Each year we are seeing more and more pupils using technology to help them access their exams. In particular the use of word processing and text to speech (or computer readers as they are referred to by exam boards) have become increasingly popular. Pupils report that using these tools makes them feel more independent and confident in their exams.
Last year Crick launched DocsPlus. Building upon their popular Clicker application for primary schools, it combines the tools to help with planning, creating and polishing text in one standalone application. Pupils can plan their writing in the WorkSpace, creating mind maps or just capturing topics and notes. From here, they can create Wordbars or send their ideas directly to a new document to start writing in a simple and clear word processor. As with all Crick’s products it offers a range of tools to help pupils who need additional support, including text to speech, Wordbars and a talking spell checker. DocsPlus’ accessibility settings cater for a variety of access needs (for example switch access, eye gaze or on-screen keyboard) while the display preferences enable you to choose font and background colours, as well as select pre-configured high contrast modes.
Figure 1: Accessibility display setting in DocsPlus and text in High Contrast - Blue on Yellow.
One other new feature is the DocReader, which allows pupils to open a Word or PDF file into a separate window inside DocsPlus. As the DocReader also includes access to the built-in text to speech tools, it can also be used to read aloud test and exam papers. This makes it suitable for supporting pupils who qualify for a computer reader access arrangement at GCSE and high-stakes exams. So, I was keen to see how DocsPlus could be used under exam conditions for those using technology-based access arrangements.

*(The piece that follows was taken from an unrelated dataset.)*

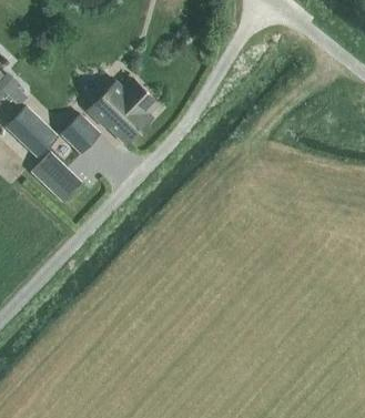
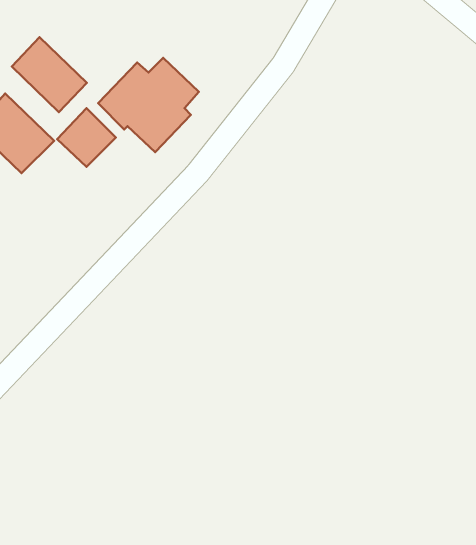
building: [31,152,82,203] -> [12,37,87,112]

One of the challenges schools face at exam time is ensuring that all the computers are set up appropriately so that pupils cannot access certain tools, such as spell checkers and dictionaries, during the exam. Using DocsPlus’ password-protected Exam Mode, teachers can set which tools are available to pupils when Exam Mode is activated.
Figure 2: Exam Mode options in DocsPlus.
When pupils open a PDF exam paper in DocsPlus, they can see and hear the exam questions in the same application as they write their answer. In the split window view, these files are displayed alongside the writing area. This makes the whole experience simple for pupils, as there is no need to switch between applications for reading the question and writing the answer. If the exam paper includes editable textboxes in the answer areas, as is the case with Scottish digital papers, answers can be typed directly onto the exam paper.
Figure 3: SQA Digital paper opened in DocsPlus. Red highlight indicates boxes that can be edited. Answer boxes use the same display settings as word processor window.
One aspect I like about DocsPlus is that it can be used for many classroom activities. This will make it easier for pupils to become familiar with it, as all too often pupils with special educational needs are required to use different or extra tools. The interface, while feeling appropriate for young-adults and secondary-aged pupils, remains simple, reducing the distractions that often come with using technology. Crick have also used their many years of experience of working with schools to provide options that make it easy to personalise the program to suit each pupils’ needs. The “Export User Options” is particularly handy at exam time to ensure that pupils settings can be moved quickly between computers.
This is still early days for DocsPlus and there are still a few areas that could be improved. For example, some would appreciate having the display settings applied to the whole DocReader window, and to be able to alter the background colour of PDFs. I also found myself looking for a way to show the DocReader alongside the writing area (instead of below), as even on a large monitor it was difficult to see enough of the exam paper without scrolling.
Overall, DocsPlus comes across as a package that will work well in the classroom, in exams or at home. I hope that this useful addition to the range of tools that can be used as a computer reader in exams will encourage more schools to look at technology-based access arrangements which can enable their pupils to demonstrate their skills independently.